- Aim of the exercise:
Return every line of the material below unchanged, leaving out the pictures.
---
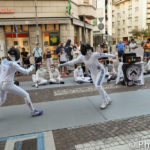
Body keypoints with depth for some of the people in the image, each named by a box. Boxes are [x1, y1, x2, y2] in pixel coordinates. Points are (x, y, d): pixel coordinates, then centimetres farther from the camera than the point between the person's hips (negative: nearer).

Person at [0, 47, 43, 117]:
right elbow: (26, 72, -12)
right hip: (8, 85, -8)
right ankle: (33, 112, 10)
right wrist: (31, 68, 7)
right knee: (26, 95, 3)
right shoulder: (13, 64, -18)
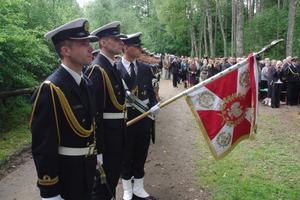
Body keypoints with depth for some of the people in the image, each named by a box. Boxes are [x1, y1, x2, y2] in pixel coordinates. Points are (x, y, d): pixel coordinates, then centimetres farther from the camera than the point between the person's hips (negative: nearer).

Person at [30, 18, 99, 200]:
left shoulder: (87, 83, 2)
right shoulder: (50, 90, -23)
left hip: (89, 166, 8)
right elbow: (43, 147, -22)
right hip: (65, 172, -7)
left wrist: (97, 154, 14)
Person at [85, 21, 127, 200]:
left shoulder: (112, 67, 9)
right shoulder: (97, 70, -19)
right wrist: (98, 149, -23)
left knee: (113, 179, 23)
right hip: (107, 137, -9)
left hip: (118, 135, 9)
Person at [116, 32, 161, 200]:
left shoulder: (146, 69, 4)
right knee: (125, 156, 12)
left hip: (144, 117, 4)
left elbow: (150, 91, 8)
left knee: (141, 155, 15)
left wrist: (154, 105, -10)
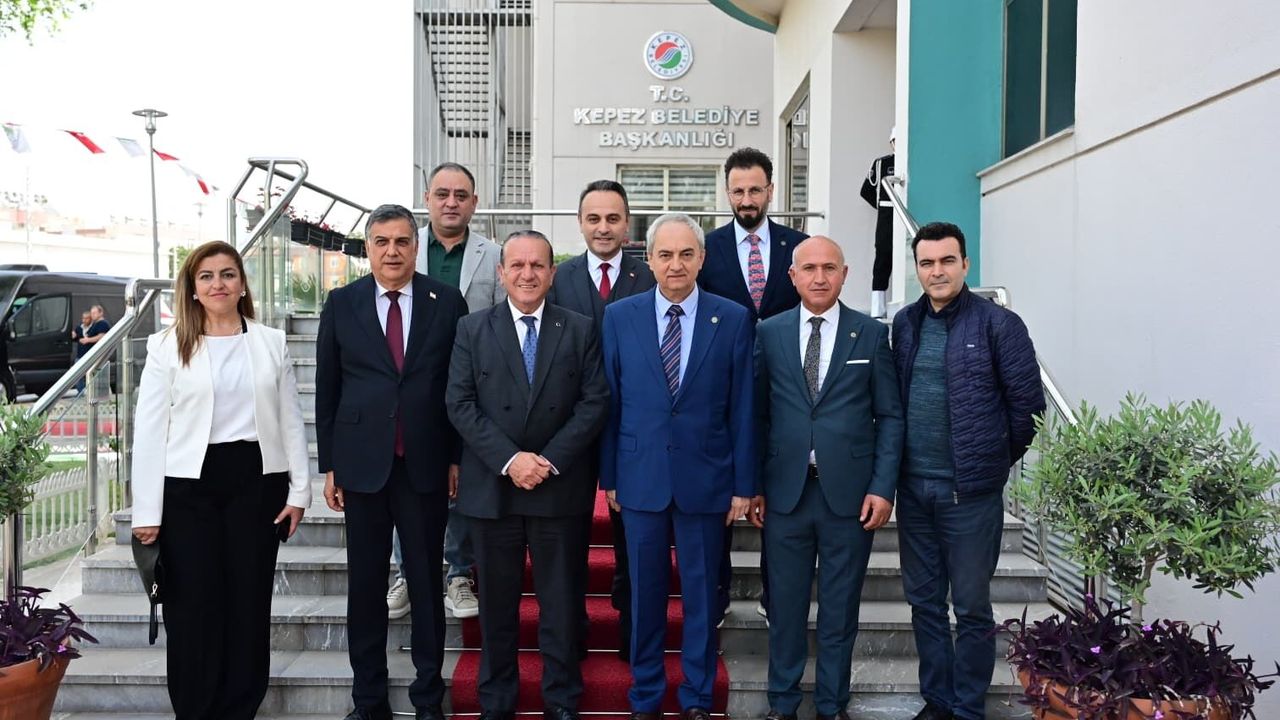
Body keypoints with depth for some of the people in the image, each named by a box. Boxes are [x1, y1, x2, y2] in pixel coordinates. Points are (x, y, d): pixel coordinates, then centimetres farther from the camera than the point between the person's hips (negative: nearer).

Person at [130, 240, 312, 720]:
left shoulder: (271, 342, 7)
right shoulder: (168, 346, 1)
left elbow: (290, 421, 7)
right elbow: (149, 429, -2)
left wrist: (299, 489, 3)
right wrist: (147, 511, -6)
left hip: (255, 480, 2)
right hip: (188, 485, -1)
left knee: (249, 603, 8)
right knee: (194, 606, 4)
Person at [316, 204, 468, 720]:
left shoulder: (447, 302, 1)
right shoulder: (342, 304, 3)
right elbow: (327, 388, 5)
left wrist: (459, 457, 1)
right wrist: (328, 465, 3)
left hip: (426, 464, -1)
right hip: (362, 463, 1)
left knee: (427, 583, 8)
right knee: (365, 585, 9)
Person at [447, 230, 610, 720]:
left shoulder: (580, 330, 4)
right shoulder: (472, 329, 4)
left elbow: (595, 403, -3)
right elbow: (460, 405, -3)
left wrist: (549, 460, -13)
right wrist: (508, 459, -14)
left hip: (561, 490, 0)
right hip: (492, 489, 1)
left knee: (561, 603, 9)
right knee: (497, 603, 11)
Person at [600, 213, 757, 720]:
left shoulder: (733, 320, -2)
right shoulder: (619, 317, 1)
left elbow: (742, 409, -1)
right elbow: (609, 404, 3)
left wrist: (743, 484, -2)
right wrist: (608, 475, 4)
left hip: (706, 479, 0)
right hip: (641, 478, 1)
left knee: (701, 593, 11)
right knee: (645, 592, 12)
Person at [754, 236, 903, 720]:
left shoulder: (871, 334, 3)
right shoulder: (769, 333, 5)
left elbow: (890, 416, 2)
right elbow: (758, 414, 6)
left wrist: (883, 487, -5)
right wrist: (753, 485, 2)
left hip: (850, 493, 0)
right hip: (785, 492, 1)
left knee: (840, 608, 10)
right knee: (786, 605, 10)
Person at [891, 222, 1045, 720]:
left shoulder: (998, 324, -8)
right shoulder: (905, 323, 7)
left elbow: (1027, 404, -5)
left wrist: (997, 463, 2)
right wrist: (897, 467, 8)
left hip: (970, 491, -5)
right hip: (913, 487, 5)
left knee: (971, 607, 7)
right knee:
---
- Finished exercise:
Body keypoints with depth for some of the people in the image, each named by a box. Boxes are [x1, y1, x2, y2] in pixel coordinates. Points are (x, y, d): pixel coordinates, then centimetres farther from the camera than the point between the person's hips (negative: nearer).

Person at [0, 47, 43, 117]:
right elbow: (26, 72, -12)
right hip: (8, 85, -8)
right ankle: (33, 112, 10)
right wrist: (31, 68, 7)
right knee: (26, 95, 3)
right shoulder: (13, 64, -18)
Body keypoints with depth for some of the people in the image, each named by a box. Boxes are [x1, y1, x2, y2] in pixel coordinates. Points are (x, y, d): pixel coordinates, then centimetres farther from the camera than the point between the person's hips (negative: nearer).

Person at [30, 18, 99, 200]:
left shoulder: (87, 83, 2)
right shoulder: (50, 90, -23)
left hip: (89, 166, 8)
right elbow: (43, 147, -22)
right hip: (65, 172, -7)
left wrist: (97, 154, 14)
Person at [85, 21, 127, 200]:
left shoulder: (112, 67, 9)
right shoulder: (97, 70, -19)
right wrist: (98, 149, -23)
left knee: (113, 179, 23)
right hip: (107, 137, -9)
left hip: (118, 135, 9)
Person at [116, 32, 161, 200]:
left shoulder: (146, 69, 4)
right knee: (125, 156, 12)
left hip: (144, 117, 4)
left elbow: (150, 91, 8)
left knee: (141, 155, 15)
left wrist: (154, 105, -10)
Body keypoints with depth for some of the people in the image, each named by a box. Boxes are [x1, y1, x2, y2] in pixel coordinates. Points are (x, y, d): pixel coordinates, then centimetres farther from the camera than the point between the person's hips (negative: nearer).

Person at [130, 240, 312, 720]:
left shoulder: (271, 342, 7)
right shoulder: (168, 346, 1)
left elbow: (290, 421, 7)
right elbow: (149, 429, -2)
left wrist: (299, 489, 3)
right wrist: (147, 511, -6)
left hip: (255, 480, 2)
right hip: (188, 485, -1)
left knee: (249, 603, 8)
right knee: (194, 606, 4)
Person at [316, 204, 468, 720]:
left shoulder: (447, 302, 1)
right shoulder: (342, 304, 3)
right elbow: (327, 388, 5)
left wrist: (459, 457, 1)
right wrist: (328, 465, 3)
left hip: (426, 464, -1)
right hip: (362, 463, 1)
left knee: (427, 583, 8)
right knee: (365, 585, 9)
Person at [447, 230, 610, 720]:
left shoulder: (580, 330, 4)
right shoulder: (472, 329, 4)
left elbow: (595, 403, -3)
right elbow: (460, 405, -3)
left wrist: (549, 460, -13)
right wrist: (508, 459, -14)
left hip: (561, 490, 0)
right hip: (492, 489, 1)
left knee: (561, 603, 9)
right knee: (497, 603, 11)
Person at [600, 213, 757, 720]:
left shoulder: (733, 320, -2)
right shoulder: (619, 317, 1)
left elbow: (742, 409, -1)
right elbow: (609, 404, 3)
left wrist: (743, 484, -2)
right wrist: (608, 475, 4)
left hip: (706, 479, 0)
right hip: (641, 478, 1)
left knee: (701, 593, 11)
right knee: (645, 592, 12)
Person at [754, 236, 903, 720]:
left shoulder: (871, 334, 3)
right shoulder: (769, 333, 5)
left elbow: (890, 416, 2)
right elbow: (758, 414, 6)
left wrist: (883, 487, -5)
right wrist: (753, 485, 2)
left hip: (850, 493, 0)
right hip: (785, 492, 1)
left knee: (840, 608, 10)
right knee: (786, 605, 10)
Person at [891, 222, 1045, 720]:
left shoulder: (998, 324, -8)
right shoulder: (905, 323, 7)
left elbow: (1027, 404, -5)
left wrist: (997, 463, 2)
right wrist: (897, 467, 8)
left hip: (970, 491, -5)
right hip: (913, 487, 5)
left knee: (971, 607, 7)
right knee:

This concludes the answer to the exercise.